What is $3^{\sqrt2}$? Definition of irrational Powers

Question

What is $3^{\sqrt2}$ ?

Clearly we can say that $a^m = a \times a \times ...\times a \times a$ (m times)

That is $$3^2=3 \times 3 $$

But how can we define $3^{\sqrt2}$ ? How to understand the definition of irrational Powers ? I do not need the value. I need a definition to understand this.

Answer 1

I assume you're comfortable with exponentiation with rational exponents.

Let $(x_n)$ be a sequence of rational numbers such that $\lim x_n = \sqrt 2$. Then $3^{\sqrt2} = \lim 3^{x_n}$.

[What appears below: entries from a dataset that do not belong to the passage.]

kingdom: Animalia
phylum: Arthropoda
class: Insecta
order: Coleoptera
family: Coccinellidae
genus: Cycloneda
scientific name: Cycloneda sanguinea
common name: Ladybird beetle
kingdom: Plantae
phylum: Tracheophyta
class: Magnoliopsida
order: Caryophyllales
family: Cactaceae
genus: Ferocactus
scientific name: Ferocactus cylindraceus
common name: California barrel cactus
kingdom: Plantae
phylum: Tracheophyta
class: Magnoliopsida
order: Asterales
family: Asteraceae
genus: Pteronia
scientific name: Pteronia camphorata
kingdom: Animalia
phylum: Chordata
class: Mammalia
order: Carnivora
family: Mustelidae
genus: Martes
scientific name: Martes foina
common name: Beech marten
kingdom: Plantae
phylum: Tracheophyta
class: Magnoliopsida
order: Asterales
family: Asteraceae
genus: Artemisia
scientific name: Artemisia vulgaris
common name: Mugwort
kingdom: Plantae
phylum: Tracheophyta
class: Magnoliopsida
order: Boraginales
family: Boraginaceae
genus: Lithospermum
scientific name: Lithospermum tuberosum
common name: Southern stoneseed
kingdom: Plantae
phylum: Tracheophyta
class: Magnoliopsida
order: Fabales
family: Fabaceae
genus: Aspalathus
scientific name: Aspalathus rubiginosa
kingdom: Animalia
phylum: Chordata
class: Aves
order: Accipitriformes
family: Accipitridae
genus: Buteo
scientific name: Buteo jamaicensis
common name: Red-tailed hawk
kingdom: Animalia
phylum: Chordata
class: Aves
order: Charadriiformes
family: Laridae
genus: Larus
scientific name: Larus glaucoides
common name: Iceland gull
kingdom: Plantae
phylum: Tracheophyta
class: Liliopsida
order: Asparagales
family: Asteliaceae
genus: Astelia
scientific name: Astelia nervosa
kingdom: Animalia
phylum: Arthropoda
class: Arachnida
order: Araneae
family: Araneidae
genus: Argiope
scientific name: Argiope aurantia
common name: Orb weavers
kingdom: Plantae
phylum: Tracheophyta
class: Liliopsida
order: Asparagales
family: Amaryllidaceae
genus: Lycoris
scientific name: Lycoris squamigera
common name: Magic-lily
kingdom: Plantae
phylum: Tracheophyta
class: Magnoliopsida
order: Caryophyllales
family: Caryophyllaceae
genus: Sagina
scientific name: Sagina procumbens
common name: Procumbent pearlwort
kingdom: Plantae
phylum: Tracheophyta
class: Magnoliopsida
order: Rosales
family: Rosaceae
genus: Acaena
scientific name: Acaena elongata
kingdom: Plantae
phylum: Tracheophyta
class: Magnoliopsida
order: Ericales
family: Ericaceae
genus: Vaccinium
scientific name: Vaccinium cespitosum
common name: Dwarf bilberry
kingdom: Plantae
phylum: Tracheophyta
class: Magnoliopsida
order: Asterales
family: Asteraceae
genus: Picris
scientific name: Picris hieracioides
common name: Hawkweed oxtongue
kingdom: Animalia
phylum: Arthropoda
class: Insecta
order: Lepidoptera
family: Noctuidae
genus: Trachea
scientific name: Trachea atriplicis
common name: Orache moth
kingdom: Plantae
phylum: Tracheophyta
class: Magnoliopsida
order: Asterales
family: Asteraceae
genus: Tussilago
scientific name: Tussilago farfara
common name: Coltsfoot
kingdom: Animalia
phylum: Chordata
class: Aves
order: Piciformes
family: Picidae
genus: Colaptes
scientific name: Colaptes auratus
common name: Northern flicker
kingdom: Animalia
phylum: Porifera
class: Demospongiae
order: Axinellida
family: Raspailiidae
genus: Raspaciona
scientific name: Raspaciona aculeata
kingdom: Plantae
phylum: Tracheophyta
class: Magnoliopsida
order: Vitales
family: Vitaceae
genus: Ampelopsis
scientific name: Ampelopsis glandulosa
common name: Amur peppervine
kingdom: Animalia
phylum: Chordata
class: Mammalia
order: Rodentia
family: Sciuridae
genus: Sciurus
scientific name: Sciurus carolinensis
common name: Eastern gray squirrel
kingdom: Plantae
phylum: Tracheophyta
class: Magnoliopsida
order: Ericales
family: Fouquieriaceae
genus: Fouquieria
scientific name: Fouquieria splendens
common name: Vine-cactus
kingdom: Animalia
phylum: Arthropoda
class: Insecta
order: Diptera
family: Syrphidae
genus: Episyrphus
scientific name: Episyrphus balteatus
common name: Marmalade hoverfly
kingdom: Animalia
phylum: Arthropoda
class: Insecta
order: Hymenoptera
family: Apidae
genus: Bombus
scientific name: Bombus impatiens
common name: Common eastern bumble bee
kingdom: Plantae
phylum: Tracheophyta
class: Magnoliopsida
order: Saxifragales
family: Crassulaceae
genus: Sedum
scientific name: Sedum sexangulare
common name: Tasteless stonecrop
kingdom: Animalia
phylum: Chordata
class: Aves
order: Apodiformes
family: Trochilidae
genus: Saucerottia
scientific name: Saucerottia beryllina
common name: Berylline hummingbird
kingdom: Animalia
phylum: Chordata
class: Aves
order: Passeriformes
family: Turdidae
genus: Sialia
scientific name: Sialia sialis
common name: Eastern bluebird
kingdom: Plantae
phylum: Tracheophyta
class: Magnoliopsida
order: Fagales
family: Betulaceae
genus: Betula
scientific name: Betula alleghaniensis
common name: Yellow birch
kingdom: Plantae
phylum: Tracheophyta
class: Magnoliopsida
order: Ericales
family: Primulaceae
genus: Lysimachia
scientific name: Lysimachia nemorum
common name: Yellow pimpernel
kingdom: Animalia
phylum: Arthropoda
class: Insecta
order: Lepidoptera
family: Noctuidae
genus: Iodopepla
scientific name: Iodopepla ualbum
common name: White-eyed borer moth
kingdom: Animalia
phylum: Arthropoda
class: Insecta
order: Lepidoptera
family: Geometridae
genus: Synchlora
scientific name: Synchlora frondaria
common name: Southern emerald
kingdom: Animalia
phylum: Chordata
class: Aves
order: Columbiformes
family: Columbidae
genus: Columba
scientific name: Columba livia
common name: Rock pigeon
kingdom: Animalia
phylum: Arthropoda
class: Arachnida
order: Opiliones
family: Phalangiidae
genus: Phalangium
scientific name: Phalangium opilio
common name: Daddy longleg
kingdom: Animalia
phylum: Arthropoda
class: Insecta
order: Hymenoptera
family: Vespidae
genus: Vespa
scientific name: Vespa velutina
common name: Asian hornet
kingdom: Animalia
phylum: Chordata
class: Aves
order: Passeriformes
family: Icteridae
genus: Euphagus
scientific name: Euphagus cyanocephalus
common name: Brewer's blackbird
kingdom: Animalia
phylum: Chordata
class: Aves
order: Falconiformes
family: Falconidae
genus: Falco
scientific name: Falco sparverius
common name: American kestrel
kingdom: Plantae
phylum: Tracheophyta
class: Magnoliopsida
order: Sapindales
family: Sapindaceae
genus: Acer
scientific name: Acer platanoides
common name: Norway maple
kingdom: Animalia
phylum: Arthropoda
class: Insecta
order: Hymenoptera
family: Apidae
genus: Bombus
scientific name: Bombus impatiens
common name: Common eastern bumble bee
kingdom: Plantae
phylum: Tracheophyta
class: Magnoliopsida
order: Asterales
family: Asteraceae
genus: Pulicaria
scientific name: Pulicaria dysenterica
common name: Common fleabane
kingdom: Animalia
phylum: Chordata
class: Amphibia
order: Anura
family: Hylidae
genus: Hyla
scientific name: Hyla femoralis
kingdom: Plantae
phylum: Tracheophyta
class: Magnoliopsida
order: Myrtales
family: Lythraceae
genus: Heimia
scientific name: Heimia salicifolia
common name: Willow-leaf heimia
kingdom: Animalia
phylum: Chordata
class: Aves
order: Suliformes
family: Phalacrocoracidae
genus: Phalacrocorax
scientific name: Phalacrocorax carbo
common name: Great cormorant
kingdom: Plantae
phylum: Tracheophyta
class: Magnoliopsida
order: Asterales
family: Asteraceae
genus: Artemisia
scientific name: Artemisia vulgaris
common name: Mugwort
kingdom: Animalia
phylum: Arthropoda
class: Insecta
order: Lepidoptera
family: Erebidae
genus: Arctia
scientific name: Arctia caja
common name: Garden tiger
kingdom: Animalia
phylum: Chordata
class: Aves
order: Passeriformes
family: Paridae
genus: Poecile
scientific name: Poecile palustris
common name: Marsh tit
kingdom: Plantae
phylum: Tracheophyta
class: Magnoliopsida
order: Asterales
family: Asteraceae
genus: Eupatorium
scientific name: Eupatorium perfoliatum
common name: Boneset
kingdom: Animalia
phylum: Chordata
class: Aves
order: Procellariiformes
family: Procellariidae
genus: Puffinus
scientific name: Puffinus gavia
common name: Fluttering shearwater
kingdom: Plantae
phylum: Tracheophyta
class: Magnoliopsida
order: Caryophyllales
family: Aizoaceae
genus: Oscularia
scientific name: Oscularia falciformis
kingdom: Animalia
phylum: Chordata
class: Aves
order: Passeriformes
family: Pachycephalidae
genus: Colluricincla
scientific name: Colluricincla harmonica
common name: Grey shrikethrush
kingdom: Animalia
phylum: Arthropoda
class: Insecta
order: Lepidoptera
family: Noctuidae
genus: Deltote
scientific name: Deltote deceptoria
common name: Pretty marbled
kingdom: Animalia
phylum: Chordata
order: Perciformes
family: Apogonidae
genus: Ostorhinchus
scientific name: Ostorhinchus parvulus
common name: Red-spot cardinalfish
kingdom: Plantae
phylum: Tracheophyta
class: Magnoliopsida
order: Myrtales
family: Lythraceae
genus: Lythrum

One such sequence is $$ x_{n+1} = \frac12\left(x_n + \frac2{x_n}\right), \quad x_0=2. $$

Answer 2

You can always define $x^y$ for $x>0$ by taking the formal logarithm and defining it in order to maintain the functional property of the logarithm:

$$\log x^y = y\log x$$

so you define:

$$x^y := \exp(y\log x)$$

In your case, it gives $3^\sqrt{2} = \exp(\sqrt{2}\log 3)$.

Answer 3

$3^{\sqrt2}$ is $e^{\sqrt2\cdot\ln3}$, where "$e$" is $\lim\limits_{n\to\infty}\left(1+\frac1n\right)^n$ and "$\ln$" is the natural logarithm function.

Answer 4

$3^{\sqrt{2}}= sup\{3^q \,| \, q \in \mathbb{Q} \wedge q^2<2 \}$